(Page-level text extractions)
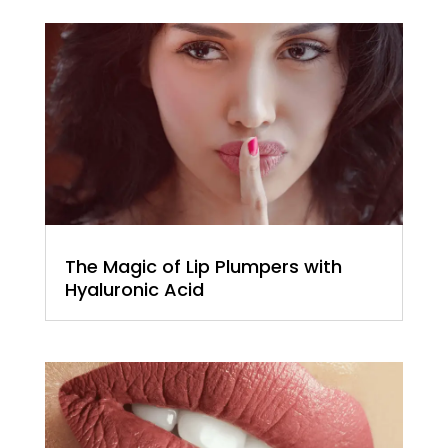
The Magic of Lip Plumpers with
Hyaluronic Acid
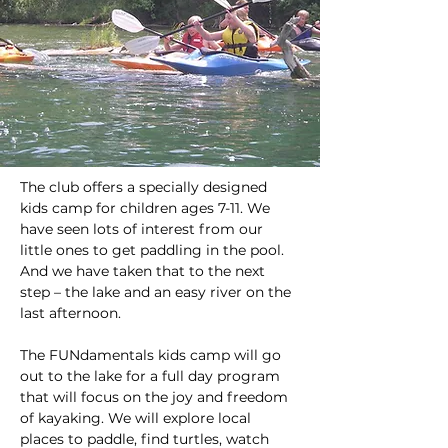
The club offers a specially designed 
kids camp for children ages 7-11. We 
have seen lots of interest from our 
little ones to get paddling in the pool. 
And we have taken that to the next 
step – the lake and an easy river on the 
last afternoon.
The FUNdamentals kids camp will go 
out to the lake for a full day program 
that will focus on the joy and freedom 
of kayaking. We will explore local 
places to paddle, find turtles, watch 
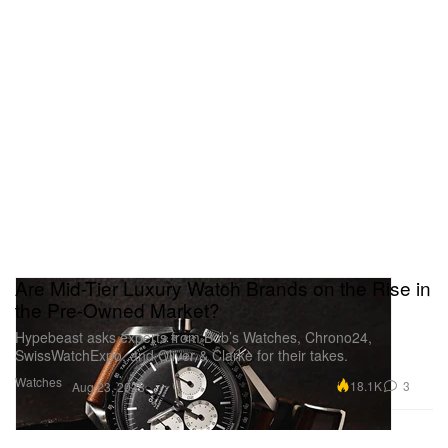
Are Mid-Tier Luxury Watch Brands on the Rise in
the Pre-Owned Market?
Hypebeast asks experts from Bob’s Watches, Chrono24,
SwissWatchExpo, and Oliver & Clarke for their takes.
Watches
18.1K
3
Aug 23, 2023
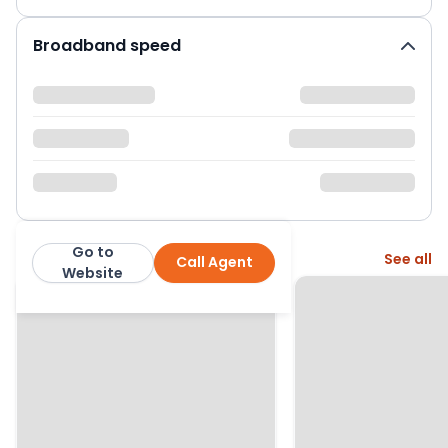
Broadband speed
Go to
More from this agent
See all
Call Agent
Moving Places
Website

...

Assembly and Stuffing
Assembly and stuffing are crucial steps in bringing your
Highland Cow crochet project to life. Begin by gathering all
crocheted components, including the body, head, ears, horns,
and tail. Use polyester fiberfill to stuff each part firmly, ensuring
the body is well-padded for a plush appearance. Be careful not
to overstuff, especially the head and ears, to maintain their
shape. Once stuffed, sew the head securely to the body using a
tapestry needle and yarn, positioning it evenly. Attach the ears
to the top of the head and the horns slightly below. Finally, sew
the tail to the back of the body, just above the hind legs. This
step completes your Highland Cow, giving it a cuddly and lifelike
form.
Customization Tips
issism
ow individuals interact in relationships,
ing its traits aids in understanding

## Work request
Edit the data from the line that contains "The club offers a specially designed" through the line that contains "places to paddle, find turtles, watch" so that "kids camp" becomes "youth camp", with nothing else altered. Return only those lines.

## Task output
The club offers a specially designed 
youth camp for children ages 7-11. We 
have seen lots of interest from our 
little ones to get paddling in the pool. 
And we have taken that to the next 
step – the lake and an easy river on the 
last afternoon.
The FUNdamentals youth camp will go 
out to the lake for a full day program 
that will focus on the joy and freedom 
of kayaking. We will explore local 
places to paddle, find turtles, watch 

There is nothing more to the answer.